Kisah seru terjadi saat anggota Dewan Pakar Perempuan Melayu Kalimantan Barat itu berusaha keras meraih gelar doktor dan menjadi kepala SDN 68. Dia harus disiplin dalam mengatur waktu di tengah upaya menyelesaikan masalah siswanya yang nakal-nakal.
Usahanya tidak sia-sia. Dia mampu meraih gelar doktor pertama di antara 30 peserta program S-3 di Unair. Sebanyak 26 orang di antara jumlah itu adalah dosen Universitas Tanjungpura, Pontianak. ’’Hanya saya seorang yang berasal dari birokrasi pendidikan,’’ terang istri Muhammad Hasan tersebut.
Perempuan berjilbab tersebut tidak hanya moncer saat menyelesaikan studi doktornya. Baik gelar sarjana maupun pascasarjana, Fauziah selalu mampu menyelesaikan tepat waktu. Hebatnya lagi, di tengah kesibukan mengajar dan menjadi ibu rumah tangga, dia bisa menyelesaikan semua jenjang studinya dengan predikat cum laude.
Ada teknik yang selalu digunakan ibunda Indah Mahfuzhah, 24, dan Hirzan Hasfani, 21, itu untuk disiplin waktu. Bagi dia, untuk menyiasati waktu, semua harus dikalikan nol. Jadi, bilangan berapa pun bila dikalikan nol hasilnya tetap nol. Dengan rumus seperti itu, Fauziah tidak ingin menunda-nunda pekerjaan yang ada.

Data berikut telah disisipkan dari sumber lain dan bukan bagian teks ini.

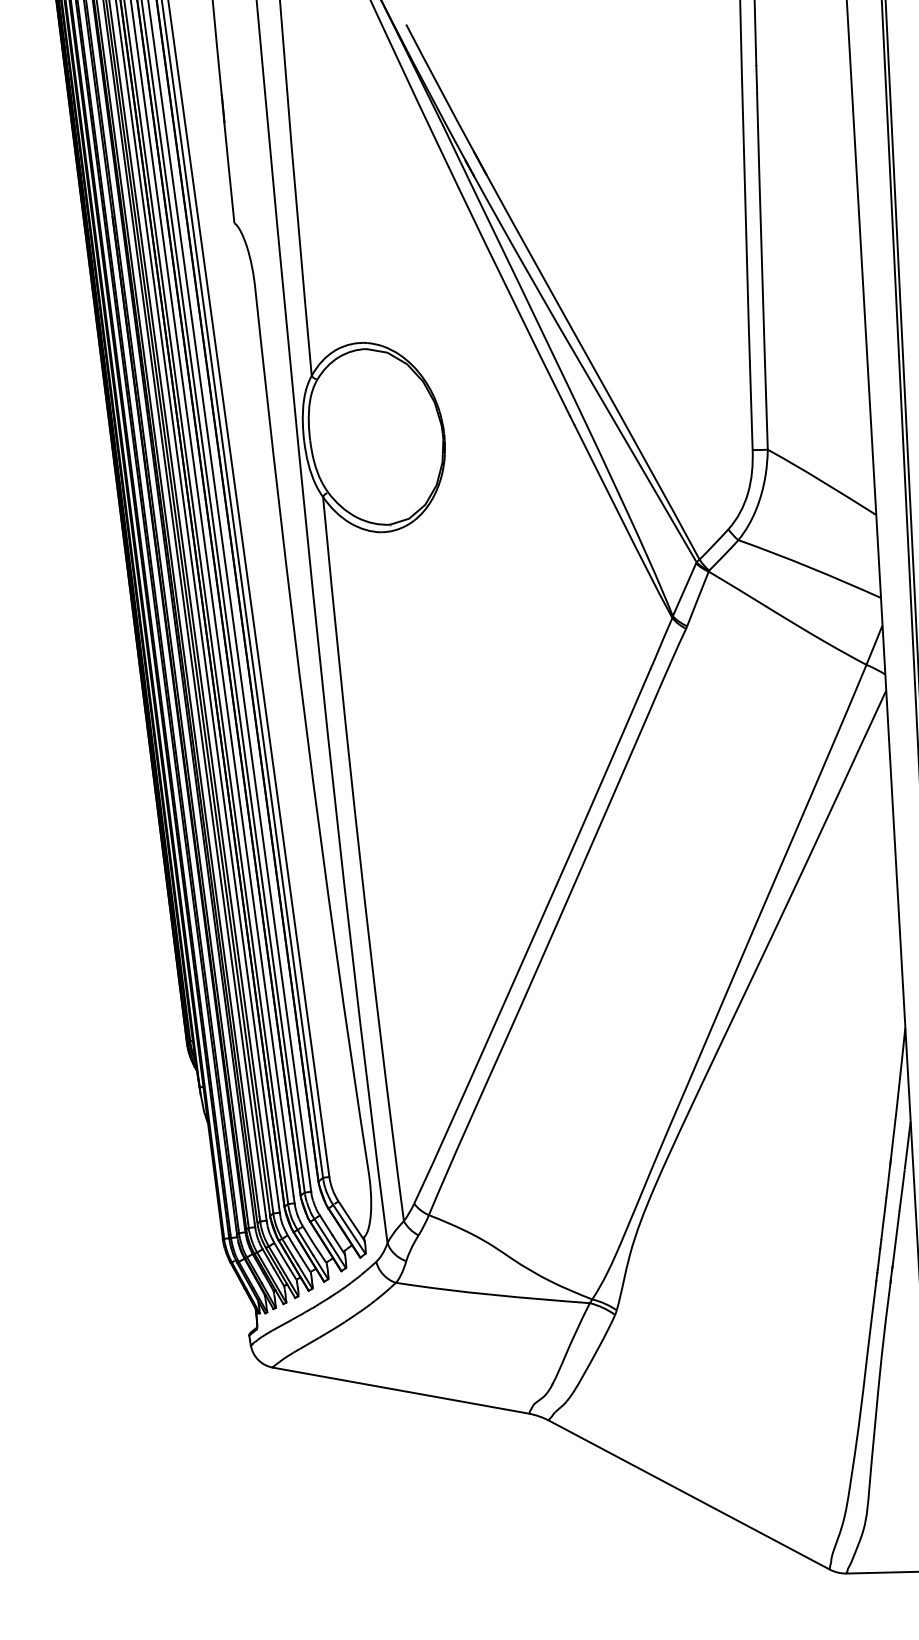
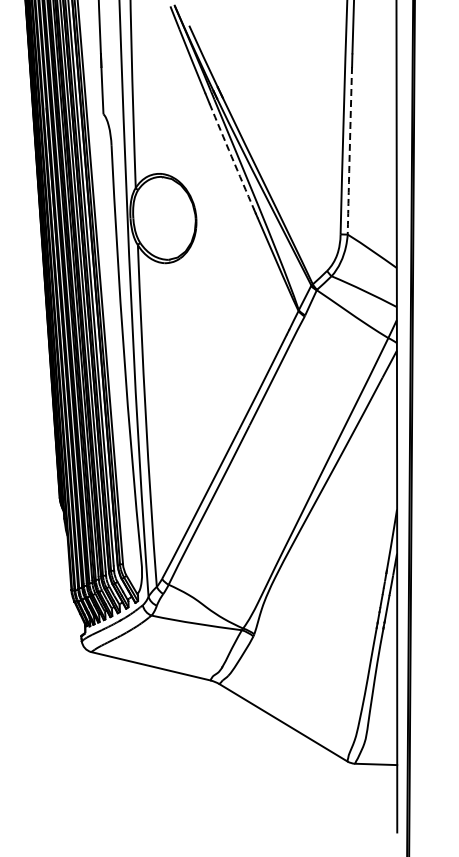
arc: (761, 270) -> (349, 150), solid -> dashed
arc: (511, 297) -> (231, 156), solid -> dashed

Sebab, menunda pekerjaan berarti membebani pikiran.
Karena itu, dia rela tinggal di sekolah sampai sore hari untuk menyelesaikan semua masalah yang ada. Guru yang mengawali karirnya pada pertengahan 1980-an itu paling anti membawa masalah di sekolah ke rumah. Begitu pula sebaliknya.
Fauziah baru mengerjakan disertasi saat jarum jam di atas pukul 21.00 atau 22.00. ’’Saya punya banyak schedule. Jadi, saya harus disiplin dengan waktu. Karena itu, tidur dua jam sehari pun saya lakukan,’’ tutur guru kelahiran 6 Agustus 1965 tersebut.
Aktivitasnya dimulai saat azan salat Subuh berkumandang. Setelah itu, dia harus ke sekolah untuk bekerja. Tekad untuk menjadi segelintir guru SD bergelar doktor membuat dia enjoy meski harus banyak prihatin. Rasa senang untuk mengerjakan sesuatu tanpa paksaan membuatnya kuat menjalani ketatnya dalam membagi waktu.